[Begin PAGE TEXT]
Stephen Paul Davis wrote:
I understand that W3C and others have recognized that the RDF triples
approach in fact lacks two important parameters that will need to be
defined before we go much further, namely namespace and provenance. So
we'll need "quintuples" instead of triples
**
Ivan Herman <[log in to unmask]> wrote
Well, yes and no...
The RDF community and, more specifically, the RDF Working Group, has to
come to grip with the notion of named graphs. Simply put, there should
be a way to consider a set of triples and identify that set with a
URI... Once this is somehow settled, the general framework can be used
to attach, eg, provenance information to a graph... So we are not
talking about quintuples. You can look at the named graphs as quads
(that is the way many system implement them) but that is only an
implementation detail for now.
**
I find this idea of "named graphs" very interesting and would like to
understand it better. Apologies in advance for the length of my
questions and comments. I hope they make some sense as my understanding
of linked data is rudimentary.
At ALA Annual someone made the comment that linked data doesn't support
assertions in the form X said that Y is Z. Other people said this wasn't
true, but I didn't hear any explanations of how you could do it. I am
coming at this from a cataloger's perspective and for a project I am
working on there are times when I think I want to say things like this
or other things that seem to require more than three data points. I am
not sure how much sense this will make, but I thought I'd throw it out
there and see if I'm at all on the right track.
I'd like to organize my thoughts around some issues that came up when
OLAC was doing our initial investigations into the potential of the FRBR
model to improve access to moving images (see
http://www.olacinc.org/drupal/?q=node/27, particularly part 3a). There
we were talking about works, but I'd like to work through an example
using language track information on DVDs.
[End PAGE TEXT]
[Begin DATA LINES]
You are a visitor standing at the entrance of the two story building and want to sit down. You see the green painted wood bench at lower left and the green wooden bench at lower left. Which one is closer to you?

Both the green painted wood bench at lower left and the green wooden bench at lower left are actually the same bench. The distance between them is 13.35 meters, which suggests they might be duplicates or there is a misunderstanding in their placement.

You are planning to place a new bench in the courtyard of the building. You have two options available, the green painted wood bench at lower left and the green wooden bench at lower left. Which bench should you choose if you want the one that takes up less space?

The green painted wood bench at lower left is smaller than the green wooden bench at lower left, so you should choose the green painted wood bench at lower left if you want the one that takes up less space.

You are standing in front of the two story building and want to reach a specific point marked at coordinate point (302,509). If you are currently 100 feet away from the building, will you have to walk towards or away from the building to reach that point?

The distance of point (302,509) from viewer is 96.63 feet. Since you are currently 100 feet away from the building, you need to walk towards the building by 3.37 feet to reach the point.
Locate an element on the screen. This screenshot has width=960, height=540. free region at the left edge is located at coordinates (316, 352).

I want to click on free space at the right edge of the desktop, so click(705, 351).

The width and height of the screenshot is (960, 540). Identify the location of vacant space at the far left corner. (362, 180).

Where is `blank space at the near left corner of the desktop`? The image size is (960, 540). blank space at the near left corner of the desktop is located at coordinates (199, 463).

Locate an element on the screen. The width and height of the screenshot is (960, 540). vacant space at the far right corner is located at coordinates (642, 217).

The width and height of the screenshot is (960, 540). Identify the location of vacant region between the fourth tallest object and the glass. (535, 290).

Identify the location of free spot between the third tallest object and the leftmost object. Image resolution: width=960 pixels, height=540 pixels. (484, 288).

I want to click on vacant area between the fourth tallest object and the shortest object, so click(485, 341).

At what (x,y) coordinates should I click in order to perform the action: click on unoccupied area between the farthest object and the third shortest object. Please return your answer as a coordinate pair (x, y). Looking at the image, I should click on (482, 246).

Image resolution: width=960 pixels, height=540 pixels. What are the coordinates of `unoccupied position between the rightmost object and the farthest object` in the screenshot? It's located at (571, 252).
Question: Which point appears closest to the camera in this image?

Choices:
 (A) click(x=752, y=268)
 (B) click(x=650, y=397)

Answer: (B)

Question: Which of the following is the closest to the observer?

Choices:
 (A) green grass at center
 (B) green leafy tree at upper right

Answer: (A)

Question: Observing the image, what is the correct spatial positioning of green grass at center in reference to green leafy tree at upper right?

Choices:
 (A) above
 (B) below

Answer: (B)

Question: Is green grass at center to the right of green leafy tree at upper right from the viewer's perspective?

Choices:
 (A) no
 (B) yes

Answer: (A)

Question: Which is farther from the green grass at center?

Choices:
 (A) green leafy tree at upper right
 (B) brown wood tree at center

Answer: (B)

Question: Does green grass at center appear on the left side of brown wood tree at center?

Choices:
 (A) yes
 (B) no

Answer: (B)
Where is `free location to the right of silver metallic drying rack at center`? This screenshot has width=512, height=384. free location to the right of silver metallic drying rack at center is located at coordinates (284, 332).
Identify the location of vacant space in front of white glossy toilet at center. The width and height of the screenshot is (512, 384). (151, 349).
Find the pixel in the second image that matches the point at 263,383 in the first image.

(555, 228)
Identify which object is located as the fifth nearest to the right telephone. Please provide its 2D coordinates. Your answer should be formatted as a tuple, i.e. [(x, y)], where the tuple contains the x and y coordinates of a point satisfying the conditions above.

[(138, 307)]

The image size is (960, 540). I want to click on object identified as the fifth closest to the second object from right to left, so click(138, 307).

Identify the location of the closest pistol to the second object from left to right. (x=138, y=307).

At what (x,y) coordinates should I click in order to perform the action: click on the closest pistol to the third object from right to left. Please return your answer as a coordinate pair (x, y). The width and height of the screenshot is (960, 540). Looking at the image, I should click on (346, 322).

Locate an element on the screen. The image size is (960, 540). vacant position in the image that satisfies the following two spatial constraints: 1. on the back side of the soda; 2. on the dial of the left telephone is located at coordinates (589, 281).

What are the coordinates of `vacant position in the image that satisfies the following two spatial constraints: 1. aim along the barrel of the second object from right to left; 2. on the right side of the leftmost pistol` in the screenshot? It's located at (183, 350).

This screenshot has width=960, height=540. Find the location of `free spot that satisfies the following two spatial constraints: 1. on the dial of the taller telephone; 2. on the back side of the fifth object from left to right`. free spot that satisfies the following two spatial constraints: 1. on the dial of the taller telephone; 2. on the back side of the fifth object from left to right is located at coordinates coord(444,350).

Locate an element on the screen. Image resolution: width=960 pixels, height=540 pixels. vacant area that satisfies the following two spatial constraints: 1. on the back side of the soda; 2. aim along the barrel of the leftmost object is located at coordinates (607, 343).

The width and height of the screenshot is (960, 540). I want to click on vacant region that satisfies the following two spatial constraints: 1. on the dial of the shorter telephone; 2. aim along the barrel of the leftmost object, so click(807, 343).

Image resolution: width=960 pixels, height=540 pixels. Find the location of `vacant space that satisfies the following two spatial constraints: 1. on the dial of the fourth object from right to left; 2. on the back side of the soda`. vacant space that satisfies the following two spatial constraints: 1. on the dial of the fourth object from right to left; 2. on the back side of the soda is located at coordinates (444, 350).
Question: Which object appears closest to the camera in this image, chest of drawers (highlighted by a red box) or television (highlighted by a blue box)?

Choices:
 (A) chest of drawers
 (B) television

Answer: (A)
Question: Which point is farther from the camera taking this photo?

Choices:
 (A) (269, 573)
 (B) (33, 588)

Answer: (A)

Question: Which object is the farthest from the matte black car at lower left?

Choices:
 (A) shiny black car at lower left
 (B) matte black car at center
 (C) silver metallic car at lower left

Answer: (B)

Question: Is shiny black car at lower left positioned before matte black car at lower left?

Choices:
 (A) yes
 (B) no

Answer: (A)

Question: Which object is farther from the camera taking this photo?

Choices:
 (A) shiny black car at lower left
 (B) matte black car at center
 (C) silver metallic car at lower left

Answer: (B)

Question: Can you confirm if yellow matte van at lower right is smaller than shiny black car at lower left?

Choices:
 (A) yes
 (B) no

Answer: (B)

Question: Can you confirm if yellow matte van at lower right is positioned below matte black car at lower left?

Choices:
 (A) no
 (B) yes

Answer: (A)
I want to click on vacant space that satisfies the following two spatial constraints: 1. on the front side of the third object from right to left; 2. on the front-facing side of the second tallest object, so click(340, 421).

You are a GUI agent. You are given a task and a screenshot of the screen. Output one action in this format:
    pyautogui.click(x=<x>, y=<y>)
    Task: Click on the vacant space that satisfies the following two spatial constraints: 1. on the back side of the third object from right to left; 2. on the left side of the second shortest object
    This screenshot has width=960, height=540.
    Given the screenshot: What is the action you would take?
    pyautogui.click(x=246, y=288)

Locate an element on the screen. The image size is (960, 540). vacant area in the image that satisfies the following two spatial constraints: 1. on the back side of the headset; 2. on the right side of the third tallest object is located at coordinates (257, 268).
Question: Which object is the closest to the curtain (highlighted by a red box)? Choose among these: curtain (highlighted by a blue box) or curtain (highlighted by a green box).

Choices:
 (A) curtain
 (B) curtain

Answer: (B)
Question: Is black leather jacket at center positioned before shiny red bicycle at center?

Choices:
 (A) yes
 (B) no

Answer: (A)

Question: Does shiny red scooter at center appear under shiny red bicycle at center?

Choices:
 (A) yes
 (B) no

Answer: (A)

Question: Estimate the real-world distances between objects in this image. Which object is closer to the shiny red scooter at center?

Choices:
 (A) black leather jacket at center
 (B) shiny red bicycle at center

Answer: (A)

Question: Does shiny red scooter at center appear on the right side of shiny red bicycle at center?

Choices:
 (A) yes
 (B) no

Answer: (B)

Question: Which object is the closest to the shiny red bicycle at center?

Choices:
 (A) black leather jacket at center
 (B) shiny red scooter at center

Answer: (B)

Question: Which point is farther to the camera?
[End DATA LINES]
TASK STATEMENT → Write the next few sentences of the forum thread on RDF named graphs, picking up after its final sentence. The data above play no part in this exercise.

OUTPUT OF THE TASK →
It's easy to see how to construct a statement that says this DVD is
usable in English
DVD1 -- hasLanguage -- English
But during our discussions, we realized that we wanted to record
several more specific aspects of language information, including whether
the language is
Spoken, signed or written
Within written whether it is captions (open, closed, SDH), subtitles,
or intertitles
The original language or a translation
Primary or secondary
Primary vs. secondary might seem like an odd thing to want to know, but
in practice, you can go wrong if you don't make this distinction. IMDb
often fails on this count, which leads to a list of the most popular
Thai language films being topped by The Hangover Part II (2011) and
Rambo (2008) (see http://www.imdb.com/language/th) and The Godfather
(http://www.imdb.com/title/tt0068646/) is listed as if it is equally in
English, Italian and Latin. You also see this lack of distinction in
library bibliographic records, especially for educational/documentary
videos with a few subtitled sequences in another language.
So maybe one way to go at this would be to combine all these
characteristics into one mega predicate
DVD1 -- hasLanguagePrimaryAudio -- English
And then map that to the less restrictive cases so
hasLanguagePrimaryAudio -- isSubTypeOf -- hasLanguagePrimary
hasLanguagePrimaryAudio -- isSubTypeOf -- hasLanguageAudio
hasLanguagePrimary -- isSubTypeOf -- hasLanguage
hasLanguageAudio -- isSubTypeOf -- hasLanguage
so if someone is just looking at the unrefined language level they can
get that. But it does seem like an awful lot of possibilities to account
for.
Maybe another way would be to introduce an intermediate entity between
the DVD and the language information like this. One advantage is that
you could distinguish mixed soundtracks from multiple soundtracks as in
statements 1 and 2 in the example below for a DVD with the movie's
original mixed Arabic and French soundtrack, a dubbed Spanish soundtrack
and an English subtitle track.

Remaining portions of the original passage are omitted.